In a report to the Security Council, U.N. Secretary-General Ban Ki-moon called for a new U.N.-led civilian effort to help build the nation.

"We are now at a critical juncture. The situation cannot continue as is if we are to succeed in Afghanistan," he said.

Ban cited a need for greater international coordination of civilian efforts under "a United Nations umbrella," but with the head of the U.N. mission in Afghanistan maintaining overall responsibility.

Ban warned against the twin effects of deteriorating security and the fraud-plagued presidential elections in August, which shook Afghan President Hamid Karzai's credibility at home and abroad. Both have contributed to the government's inability to deliver basic services, which is fueling the expansion of the Taliban insurgency.

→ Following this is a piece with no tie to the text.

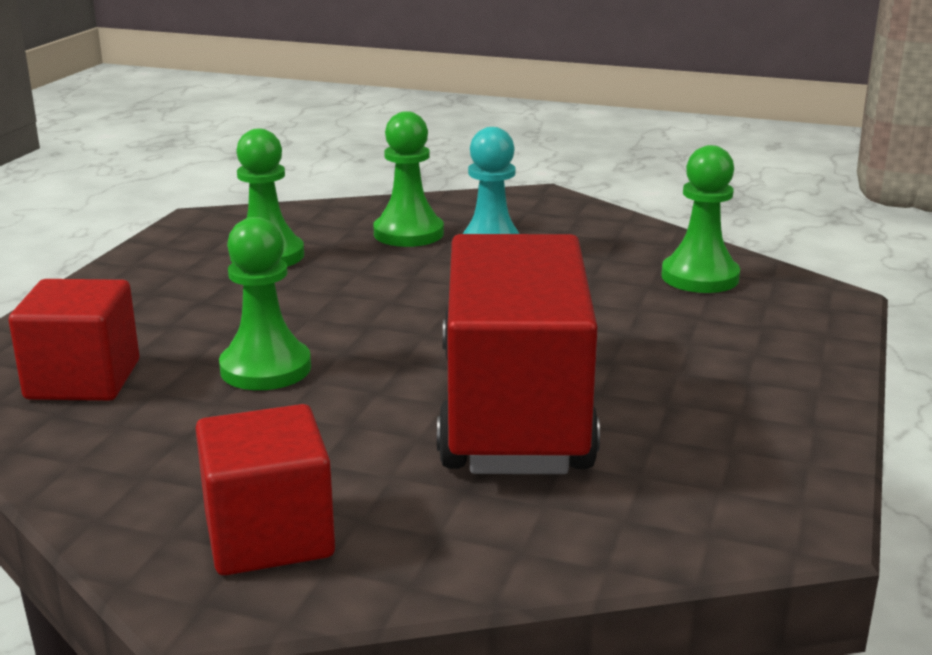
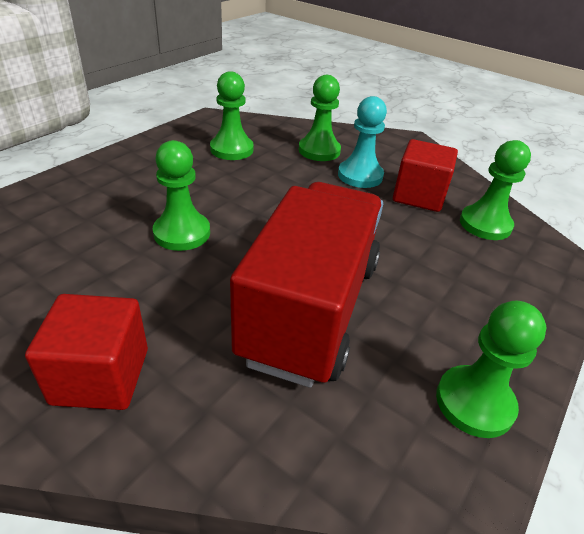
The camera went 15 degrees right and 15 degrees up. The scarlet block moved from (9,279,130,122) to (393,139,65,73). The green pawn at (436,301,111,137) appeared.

"If the negative trends are not corrected, there is a risk that the deteriorating overall situation will become irreversible," he said.

Ban said Kai Eide, the outgoing head of the U.N. mission, agrees that a senior civilian official also should be appointed on the military side.

Such an appointment within NATO's International Security Assistance Force, or ISAF, would help coordinate the international military forces' growing role in political and development efforts, Ban said, especially the civilian-military provincial reconstruction teams.

Eide has said that the provincial reconstruction teams were the most "uncoordinated part of the civilian effort" — that some do their own things within individual provinces, but do not cross provincial boundaries and are not linked up to the Afghan government the way they should be.

Eide also said the difficulty in recruiting qualified new staff is seriously hampering the mission's ability to get things done.

"We need to strengthen our ability to coordinate, which means bringing in experts in specific areas that we don't have available today," Eide told reporters in Kabul on Sunday before leaving for the U.N., where he was to speak on Wednesday. "We have since May only been able to recruit two people for UNAMA." UNAMA is the name of the U.N.'s Afghan mission.

He put blame on the U.N.'s months-long recruitment processes. "It is tremendously frustrating to have a mandate that is very demanding — to have the financial resources" but be unable to get the manpower, he said. "We have to find a new way to recruit experienced experts to carry out the mandate."

The report cited an average of 1,244 armed clashes, improvised explosive devices (IEDs), stand-off attacks and other security-related incidents per month in the third quarter of 2009 — a 65 per cent increase over those in 2008.

"Insurgents increasingly used IEDs triggered by pressure plates, which respond to any passing vehicle. This has led to an increased risk for the United Nations in road travel and has caused an increase in civilian casualties," Ban's report said.

The U.N. mission in Afghanistan recorded 784 conflict-related civilian casualties between August and October 2009, up 12 per cent from the same period in 2008.

It cited government opponents as responsible for 78 percent of those, of which 54 per cent were victims of suicide bombers and IED attacks.